After Hefner died on Sept. 27, 2017, “I couldn’t even leave the home or my bedroom for 2 weeks because I used to be so upset,” Crystal recalled.
“Eventually my friend invited me away … my very first trip outside the mansion was to Africa, and we kept that trip going. We went over to Australia. It was only a month-long trip. It was very needed.”
She’s now teamed up with a friend for this week’s launch of First Ape Wives Club — “a set of 10,000 NFTs that can function your digital membership pass … [to] luxury travel amenities like complimentary upgrades,” created with women in mind, in line with its Twitter, in addition to members-only parties and dedicated travel-agent support.
“I’m learning what female friendship even means — learning what it’s wish to have female friends that actually want the perfect for you that you could possibly actually trust. It was a tough cutthroat environment for therefore long. I’m learning to let love in,” Crystal said.
“There’s also some arrested development where I lived the identical life in the identical bubble from after I was 21 years old until 31 years old.”
She dated actor Ryan Malaty but is now single and casually dating.
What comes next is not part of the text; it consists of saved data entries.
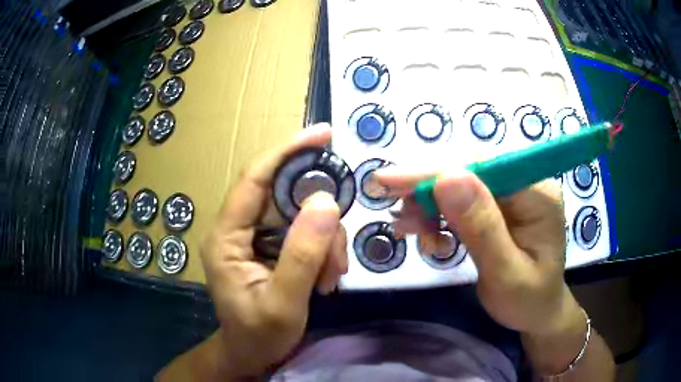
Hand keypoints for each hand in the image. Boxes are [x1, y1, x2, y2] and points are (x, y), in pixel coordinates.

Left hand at [199, 124, 347, 377]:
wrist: (252, 356)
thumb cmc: (259, 336)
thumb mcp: (283, 303)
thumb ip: (302, 255)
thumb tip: (326, 201)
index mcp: (226, 237)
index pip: (255, 179)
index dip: (287, 151)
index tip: (324, 134)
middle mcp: (237, 229)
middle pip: (284, 197)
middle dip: (320, 219)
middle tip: (337, 252)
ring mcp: (255, 238)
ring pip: (300, 216)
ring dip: (325, 242)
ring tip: (331, 277)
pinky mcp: (271, 247)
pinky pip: (304, 233)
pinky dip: (323, 250)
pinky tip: (326, 278)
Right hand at [376, 168, 581, 335]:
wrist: (538, 312)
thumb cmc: (528, 300)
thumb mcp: (506, 274)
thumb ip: (481, 229)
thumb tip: (446, 178)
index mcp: (536, 193)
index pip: (481, 165)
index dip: (432, 170)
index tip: (387, 181)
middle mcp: (525, 181)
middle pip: (467, 167)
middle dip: (426, 189)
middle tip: (397, 213)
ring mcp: (511, 191)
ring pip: (458, 181)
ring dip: (428, 204)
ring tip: (411, 231)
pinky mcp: (498, 204)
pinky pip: (460, 199)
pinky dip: (437, 214)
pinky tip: (428, 234)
“In the connection with Hef, I used to be rewarded for being codependent and so many other strange competitive things,” Crystal said. “I’m just learning what it’s wish to be a traditional human dating and being in relationships. It’s been very hard.”
She keeps in contact with Hef’s kids — Christie, 70, and David, 67, by the Playboy founder’s first wife Millie Williams, and sons Marston, 33, and Cooper, 31, whose mother is Hef’s second wife, Kimberly Conrad.
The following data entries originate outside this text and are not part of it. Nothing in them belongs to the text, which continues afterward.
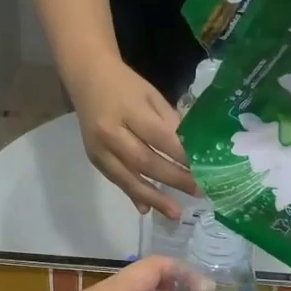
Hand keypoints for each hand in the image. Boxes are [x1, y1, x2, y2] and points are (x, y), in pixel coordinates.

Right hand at [67, 58, 198, 218]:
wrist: (86, 77)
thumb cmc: (125, 84)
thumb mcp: (151, 95)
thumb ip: (169, 122)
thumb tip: (190, 151)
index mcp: (128, 109)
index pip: (159, 137)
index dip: (181, 155)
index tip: (204, 169)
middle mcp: (111, 132)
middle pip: (145, 161)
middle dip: (174, 179)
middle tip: (199, 192)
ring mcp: (99, 149)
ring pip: (128, 178)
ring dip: (154, 197)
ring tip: (175, 213)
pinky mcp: (94, 159)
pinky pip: (116, 180)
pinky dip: (132, 194)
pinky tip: (147, 208)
The Playboy mansion was sold before Hefner’s death, but Crystal stays president of Hefner’s foundation and has helped to archive his belongings.
“It’s still complicated for me,” she said. “Hef was a narcissist and a misogynist … he was a really complicated human. But he also did quite a lot of good. He helped quite a lot of people and helped arise for things.
“At the identical time, he also hurt people in ways in which he didn’t realize.”
Having had her 34D breast implants removed while battling Lyme disease, Crystal finds herself dressing very in another way nowadays.
“I’m realizing I may be who I’m, and checking out [I’m] nothing like the approach to life I used to be in. I don’t even wear heels! Those little outfits we now have to wear on a regular basis — I’m like, ugh,” she said. “I’ve literally thrown [away] all the pieces … It’s almost like PTSD for me. I can’t even take a look at the stuff. I’ve thrown out all of the dresses, all of the outfits, all of the things that I wore on ‘The Girls Next Door.’”
There may be one sartorial souvenir she’s held onto, though: “I still have my bunny suit.”
“I wrote something on my Instagram today that said I even have evolved from naively contributing to misogynistic culture to advocating against it,” Crystal added. “I plan on starting a podcast soon called ‘Beneath the Surface.’ I’m going to be talking to quite a lot of women which have been through similar things, which I feel will probably be necessary.”
Her book will probably be published in January by Grand Central Publishing, and she or he admitted to changing quite a lot of names in it for legal reasons. But Crystal said she isn’t holding back.
“I’m realizing that it’s OK to … speak up and never be OK with some things that I’ve been through,” she said.
“I might say my intuition, or the little voice that tells you right from flawed, I sort of pushed that down on the mansion. So, I’m listening to her more.”